Problem: Exact copies of all the entries are needed.

Exercise data:
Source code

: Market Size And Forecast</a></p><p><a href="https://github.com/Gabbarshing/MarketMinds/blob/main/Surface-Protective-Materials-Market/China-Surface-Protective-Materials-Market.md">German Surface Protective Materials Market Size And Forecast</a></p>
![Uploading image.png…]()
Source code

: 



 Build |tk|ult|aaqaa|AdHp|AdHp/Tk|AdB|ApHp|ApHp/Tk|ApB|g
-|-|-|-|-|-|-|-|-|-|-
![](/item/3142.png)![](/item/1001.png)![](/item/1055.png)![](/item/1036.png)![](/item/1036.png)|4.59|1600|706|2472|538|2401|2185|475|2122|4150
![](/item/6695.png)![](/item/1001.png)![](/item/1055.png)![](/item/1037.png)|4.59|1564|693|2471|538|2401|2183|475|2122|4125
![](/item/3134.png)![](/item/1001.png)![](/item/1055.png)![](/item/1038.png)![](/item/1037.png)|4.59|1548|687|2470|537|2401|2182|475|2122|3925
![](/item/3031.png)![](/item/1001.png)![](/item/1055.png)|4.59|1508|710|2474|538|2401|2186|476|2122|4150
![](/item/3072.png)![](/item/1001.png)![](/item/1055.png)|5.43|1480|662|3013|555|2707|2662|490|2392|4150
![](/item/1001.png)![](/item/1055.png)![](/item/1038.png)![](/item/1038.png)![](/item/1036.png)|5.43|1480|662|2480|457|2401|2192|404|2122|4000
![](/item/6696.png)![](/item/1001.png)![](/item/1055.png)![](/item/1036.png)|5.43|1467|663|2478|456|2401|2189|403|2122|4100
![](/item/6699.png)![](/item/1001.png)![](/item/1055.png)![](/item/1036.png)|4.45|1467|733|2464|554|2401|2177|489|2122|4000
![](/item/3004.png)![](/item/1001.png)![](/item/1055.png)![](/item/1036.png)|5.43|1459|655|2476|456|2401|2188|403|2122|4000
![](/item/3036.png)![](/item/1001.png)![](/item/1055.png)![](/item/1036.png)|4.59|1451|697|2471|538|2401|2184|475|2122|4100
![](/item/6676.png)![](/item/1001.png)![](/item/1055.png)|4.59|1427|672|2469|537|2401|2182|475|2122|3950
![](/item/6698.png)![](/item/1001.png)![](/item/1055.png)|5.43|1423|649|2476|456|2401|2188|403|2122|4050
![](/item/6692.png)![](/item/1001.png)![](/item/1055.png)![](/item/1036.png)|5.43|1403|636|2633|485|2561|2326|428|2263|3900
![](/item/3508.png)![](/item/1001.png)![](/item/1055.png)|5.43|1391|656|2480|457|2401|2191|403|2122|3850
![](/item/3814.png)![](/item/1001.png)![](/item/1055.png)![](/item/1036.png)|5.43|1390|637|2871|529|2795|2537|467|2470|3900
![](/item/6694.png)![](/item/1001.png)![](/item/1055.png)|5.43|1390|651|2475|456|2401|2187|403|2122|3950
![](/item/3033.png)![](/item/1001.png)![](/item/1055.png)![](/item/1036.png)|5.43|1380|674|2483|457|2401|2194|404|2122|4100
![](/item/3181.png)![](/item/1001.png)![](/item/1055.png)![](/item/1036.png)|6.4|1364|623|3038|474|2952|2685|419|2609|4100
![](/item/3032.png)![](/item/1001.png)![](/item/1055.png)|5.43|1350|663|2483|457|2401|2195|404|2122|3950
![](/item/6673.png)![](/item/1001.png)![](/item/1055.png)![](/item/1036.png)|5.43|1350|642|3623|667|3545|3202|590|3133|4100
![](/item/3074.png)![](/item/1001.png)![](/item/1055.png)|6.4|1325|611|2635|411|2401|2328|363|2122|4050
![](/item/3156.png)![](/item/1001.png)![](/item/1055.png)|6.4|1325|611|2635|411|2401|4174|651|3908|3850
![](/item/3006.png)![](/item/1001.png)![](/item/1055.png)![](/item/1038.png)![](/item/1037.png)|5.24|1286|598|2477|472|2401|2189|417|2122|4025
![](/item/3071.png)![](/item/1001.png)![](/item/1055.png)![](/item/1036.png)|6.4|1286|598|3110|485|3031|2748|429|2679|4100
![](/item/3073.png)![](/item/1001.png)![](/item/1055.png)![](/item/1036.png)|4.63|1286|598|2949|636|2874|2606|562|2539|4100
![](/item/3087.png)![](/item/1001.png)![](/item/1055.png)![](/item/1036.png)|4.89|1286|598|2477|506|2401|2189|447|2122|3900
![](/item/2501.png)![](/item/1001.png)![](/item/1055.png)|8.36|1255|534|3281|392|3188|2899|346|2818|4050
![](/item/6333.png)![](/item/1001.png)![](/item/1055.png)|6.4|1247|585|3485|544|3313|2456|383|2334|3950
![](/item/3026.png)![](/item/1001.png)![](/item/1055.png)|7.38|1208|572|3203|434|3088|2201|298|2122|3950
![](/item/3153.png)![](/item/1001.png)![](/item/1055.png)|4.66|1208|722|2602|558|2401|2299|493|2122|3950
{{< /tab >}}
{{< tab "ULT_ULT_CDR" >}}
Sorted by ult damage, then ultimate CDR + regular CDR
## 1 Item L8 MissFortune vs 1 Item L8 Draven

Exercise solution:
Source code

: Market Size And Forecast</a></p><p><a href="https://github.com/Gabbarshing/MarketMinds/blob/main/Surface-Protective-Materials-Market/China-Surface-Protective-Materials-Market.md">German Surface Protective Materials Market Size And Forecast</a></p>
![Uploading image.png…]()
Source code

: 



 Build |tk|ult|aaqaa|AdHp|AdHp/Tk|AdB|ApHp|ApHp/Tk|ApB|g
-|-|-|-|-|-|-|-|-|-|-
![](/item/3142.png)![](/item/1001.png)![](/item/1055.png)![](/item/1036.png)![](/item/1036.png)|4.59|1600|706|2472|538|2401|2185|475|2122|4150
![](/item/6695.png)![](/item/1001.png)![](/item/1055.png)![](/item/1037.png)|4.59|1564|693|2471|538|2401|2183|475|2122|4125
![](/item/3134.png)![](/item/1001.png)![](/item/1055.png)![](/item/1038.png)![](/item/1037.png)|4.59|1548|687|2470|537|2401|2182|475|2122|3925
![](/item/3031.png)![](/item/1001.png)![](/item/1055.png)|4.59|1508|710|2474|538|2401|2186|476|2122|4150
![](/item/3072.png)![](/item/1001.png)![](/item/1055.png)|5.43|1480|662|3013|555|2707|2662|490|2392|4150
![](/item/1001.png)![](/item/1055.png)![](/item/1038.png)![](/item/1038.png)![](/item/1036.png)|5.43|1480|662|2480|457|2401|2192|404|2122|4000
![](/item/6696.png)![](/item/1001.png)![](/item/1055.png)![](/item/1036.png)|5.43|1467|663|2478|456|2401|2189|403|2122|4100
![](/item/6699.png)![](/item/1001.png)![](/item/1055.png)![](/item/1036.png)|4.45|1467|733|2464|554|2401|2177|489|2122|4000
![](/item/3004.png)![](/item/1001.png)![](/item/1055.png)![](/item/1036.png)|5.43|1459|655|2476|456|2401|2188|403|2122|4000
![](/item/3036.png)![](/item/1001.png)![](/item/1055.png)![](/item/1036.png)|4.59|1451|697|2471|538|2401|2184|475|2122|4100
![](/item/6676.png)![](/item/1001.png)![](/item/1055.png)|4.59|1427|672|2469|537|2401|2182|475|2122|3950
![](/item/6698.png)![](/item/1001.png)![](/item/1055.png)|5.43|1423|649|2476|456|2401|2188|403|2122|4050
![](/item/6692.png)![](/item/1001.png)![](/item/1055.png)![](/item/1036.png)|5.43|1403|636|2633|485|2561|2326|428|2263|3900
![](/item/3508.png)![](/item/1001.png)![](/item/1055.png)|5.43|1391|656|2480|457|2401|2191|403|2122|3850
![](/item/3814.png)![](/item/1001.png)![](/item/1055.png)![](/item/1036.png)|5.43|1390|637|2871|529|2795|2537|467|2470|3900
![](/item/6694.png)![](/item/1001.png)![](/item/1055.png)|5.43|1390|651|2475|456|2401|2187|403|2122|3950
![](/item/3033.png)![](/item/1001.png)![](/item/1055.png)![](/item/1036.png)|5.43|1380|674|2483|457|2401|2194|404|2122|4100
![](/item/3181.png)![](/item/1001.png)![](/item/1055.png)![](/item/1036.png)|6.4|1364|623|3038|474|2952|2685|419|2609|4100
![](/item/3032.png)![](/item/1001.png)![](/item/1055.png)|5.43|1350|663|2483|457|2401|2195|404|2122|3950
![](/item/6673.png)![](/item/1001.png)![](/item/1055.png)![](/item/1036.png)|5.43|1350|642|3623|667|3545|3202|590|3133|4100
![](/item/3074.png)![](/item/1001.png)![](/item/1055.png)|6.4|1325|611|2635|411|2401|2328|363|2122|4050
![](/item/3156.png)![](/item/1001.png)![](/item/1055.png)|6.4|1325|611|2635|411|2401|4174|651|3908|3850
![](/item/3006.png)![](/item/1001.png)![](/item/1055.png)![](/item/1038.png)![](/item/1037.png)|5.24|1286|598|2477|472|2401|2189|417|2122|4025
![](/item/3071.png)![](/item/1001.png)![](/item/1055.png)![](/item/1036.png)|6.4|1286|598|3110|485|3031|2748|429|2679|4100
![](/item/3073.png)![](/item/1001.png)![](/item/1055.png)![](/item/1036.png)|4.63|1286|598|2949|636|2874|2606|562|2539|4100
![](/item/3087.png)![](/item/1001.png)![](/item/1055.png)![](/item/1036.png)|4.89|1286|598|2477|506|2401|2189|447|2122|3900
![](/item/2501.png)![](/item/1001.png)![](/item/1055.png)|8.36|1255|534|3281|392|3188|2899|346|2818|4050
![](/item/6333.png)![](/item/1001.png)![](/item/1055.png)|6.4|1247|585|3485|544|3313|2456|383|2334|3950
![](/item/3026.png)![](/item/1001.png)![](/item/1055.png)|7.38|1208|572|3203|434|3088|2201|298|2122|3950
![](/item/3153.png)![](/item/1001.png)![](/item/1055.png)|4.66|1208|722|2602|558|2401|2299|493|2122|3950
{{< /tab >}}
{{< tab "ULT_ULT_CDR" >}}
Sorted by ult damage, then ultimate CDR + regular CDR
## 1 Item L8 MissFortune vs 1 Item L8 Draven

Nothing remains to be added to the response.